Seeing Patterns July 31 - Aug 6


In the previous module, we collected and cleaned vast amounts of historical data. Let's see what patterns emerge. Part exploration, part reflection, and part argument, these two stages are not linear but feed into one another. Exploration and preliminary visualizations are often about finding the holes. Sometimes, a quick visualization helps you understand what is missing, or what is a glitch in your method, or what is just plain mistaken in your assumptions. I once spent quite a lot of time staring at a network graph before I realized that I'd neglected to import the entire file - I was trying to interpret just a subset of it! Back to my wrangling I went, and in the process of cleaning that data, I realized there were patterns that would be better visualized as simple line plots. I visualized these - and found other errors. Back to wrangling. In the end, a combination of network graph and simple line plots allowed me to identify a story about influence and control of landholding (I was working with archaeological data).
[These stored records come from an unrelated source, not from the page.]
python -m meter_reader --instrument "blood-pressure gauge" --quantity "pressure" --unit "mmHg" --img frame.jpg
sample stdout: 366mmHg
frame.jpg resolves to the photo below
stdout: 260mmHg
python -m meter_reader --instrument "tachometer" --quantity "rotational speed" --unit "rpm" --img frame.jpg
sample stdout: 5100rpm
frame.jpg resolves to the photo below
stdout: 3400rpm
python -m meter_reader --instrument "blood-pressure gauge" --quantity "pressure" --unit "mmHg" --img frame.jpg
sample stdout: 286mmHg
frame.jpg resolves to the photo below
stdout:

In this module, let us begin by looking at a couple of pieces that explore this cyclical dynamic between data wrangling and exploration. In our Slack space for this module or in your notebooks, I want you to explicitly discuss the work of the following scholars. Make explicit connections with things you've read/explored/studied/developed in other history classes!

In essence: what would your last essay last term have looked like, if you'd been thinking along these lines?
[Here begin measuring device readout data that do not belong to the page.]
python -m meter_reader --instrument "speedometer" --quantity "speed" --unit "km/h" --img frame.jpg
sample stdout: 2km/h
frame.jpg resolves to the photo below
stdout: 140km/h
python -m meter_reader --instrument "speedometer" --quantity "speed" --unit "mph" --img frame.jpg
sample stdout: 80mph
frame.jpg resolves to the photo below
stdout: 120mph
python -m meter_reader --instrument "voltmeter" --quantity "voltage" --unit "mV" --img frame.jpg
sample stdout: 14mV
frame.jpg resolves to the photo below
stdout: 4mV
Begin by taking a look at the Mapping Texts project. Look at the work of Michelle Moravec who is using corpus linguistics tools to understand the history of women's suffrage (and also here). Listen to Micki Kaufmann on Quantifying Kissinger. (Her methods are detailed here.) Talk about network analysis. Keep an eye on Paul Revere. Talk about topic modeling (and also here). Talk about principles of visualization. You should probably talk about Edward Tufte, too.

Talk. What could history be like if more of our materials went through these mills?
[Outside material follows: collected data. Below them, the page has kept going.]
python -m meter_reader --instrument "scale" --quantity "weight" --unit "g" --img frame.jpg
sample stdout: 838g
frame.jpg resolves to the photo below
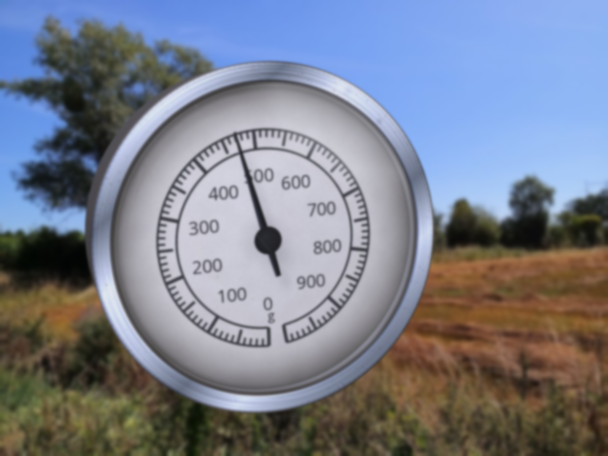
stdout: 470g
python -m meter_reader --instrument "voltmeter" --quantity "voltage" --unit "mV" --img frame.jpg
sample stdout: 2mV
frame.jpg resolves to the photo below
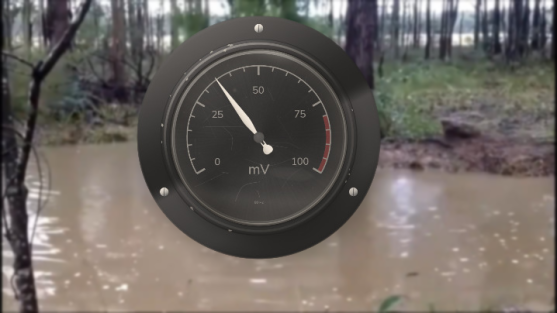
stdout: 35mV
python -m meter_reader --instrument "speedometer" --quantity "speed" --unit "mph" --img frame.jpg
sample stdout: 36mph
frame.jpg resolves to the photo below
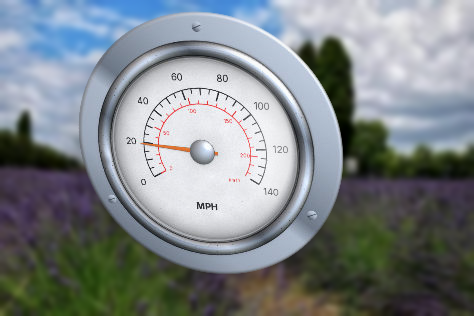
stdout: 20mph
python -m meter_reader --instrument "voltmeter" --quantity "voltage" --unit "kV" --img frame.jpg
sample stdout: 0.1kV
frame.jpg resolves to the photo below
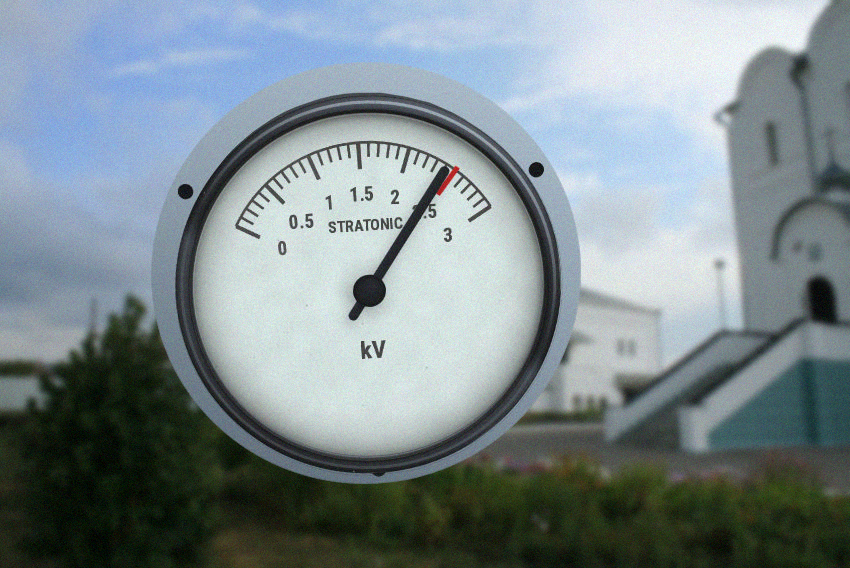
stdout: 2.4kV
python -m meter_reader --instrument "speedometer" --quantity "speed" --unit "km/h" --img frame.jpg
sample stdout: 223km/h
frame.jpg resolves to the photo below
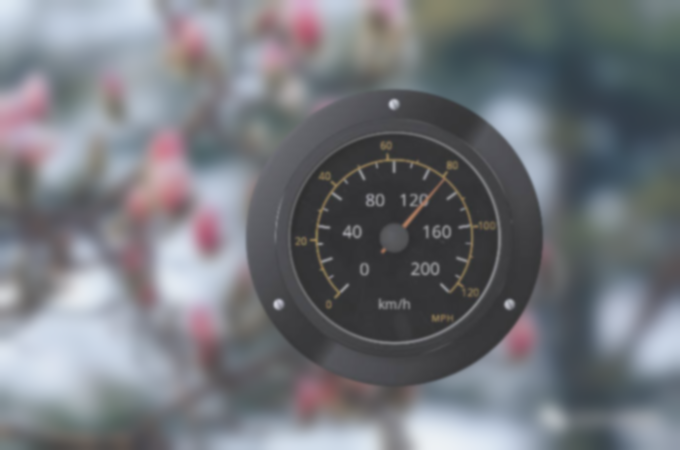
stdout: 130km/h
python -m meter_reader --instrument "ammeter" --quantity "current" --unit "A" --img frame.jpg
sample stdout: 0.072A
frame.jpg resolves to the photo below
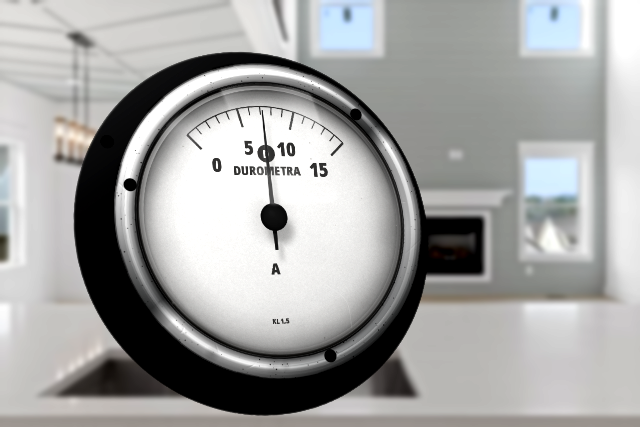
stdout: 7A
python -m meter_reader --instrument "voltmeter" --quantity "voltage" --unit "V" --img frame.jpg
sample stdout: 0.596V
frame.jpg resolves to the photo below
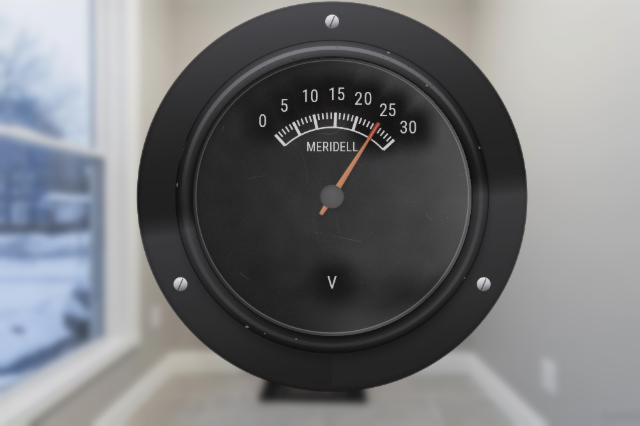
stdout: 25V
Things you will learn in this module

  • importing, querying, and visualizing networks with Gephi <- igraph, R.
  • topic modeling with the GUI topic modeling tool, and MALLET at the command line, and in R
  • simple maps with CartoDB (which may include georectifying and displaying historical maps as base layers)
  • corpus linguistics with AntConc
  • TF-IDF with Overview
  • quick visualizations using RAW

We will be busy in this module. Do not be afraid to ask myself, your peers, or the wider DH community for help and advice! It's the only way we grow.

And finally...

Just because there is a package, or a routine, or an approach to doing x with your data does not mean that you park your critical apparatus at the door. Consider: Matthew Jockers has done some amazing work putting together a package for the R statistical language that helps one analyze plot arcs in thousands of novels at once. He describes how it works on his blog. Annie Swafford explores this package in a comprehensive blog post. She highlights important issues in the way the package deals with the complexity of the world, and how that might have an impact on results and conclusions drawn from using the package. The interplay of the work that Jockers has done, and the dialogue that Swafford has started with Jockers, is an important feature (and perhaps, a defining feature) of digital humanities scholarship. Jocker builds; and Swafford approaches the code from a humanistic perspective; and in the dialectic of their exchange, the code and our ability to understand the code's limitations and potentials will improve. And so we understand the world better.

When you choose your exploratory method, you need to consider that the method has its own agenda!

What you need to do this week

  1. Respond to the readings and the reading questions through annotation (taking care to respond to others' annotations as well) - see the instructions below. Remember to tag your annotations with 'hist3814o' so that we can find them here
  2. Do the exercises for this module, pushing yourself as far as you can. Annotate the instructions where they might be unclear or confusing; see if others have annotated them as well, and respond to them with help if you can. Keep an eye on our Slack channel - you can always offer help or seek out help there. The exercises in this module will pick up where we left off, with the Texan Correspondence. You'll represent the exchange of letters as a network. We'll try to extract place names from it. We'll topic model the letters themselves. We'll explore various ways of visualizing those results. Write a blog post describing what happened as you went through the exercises (your successes, your failures, the help you may have found/received), and link to your 'faillog' (ie, the notes you upload to your github account - for more on that, see the exercises!).
  3. Submit your work here


Select one of the articles behind the links above (and/or in the exercises) to annotate, asking yourself, 'who benefits from this? who is hurt from this?'. Make an entry in your blog on this theme.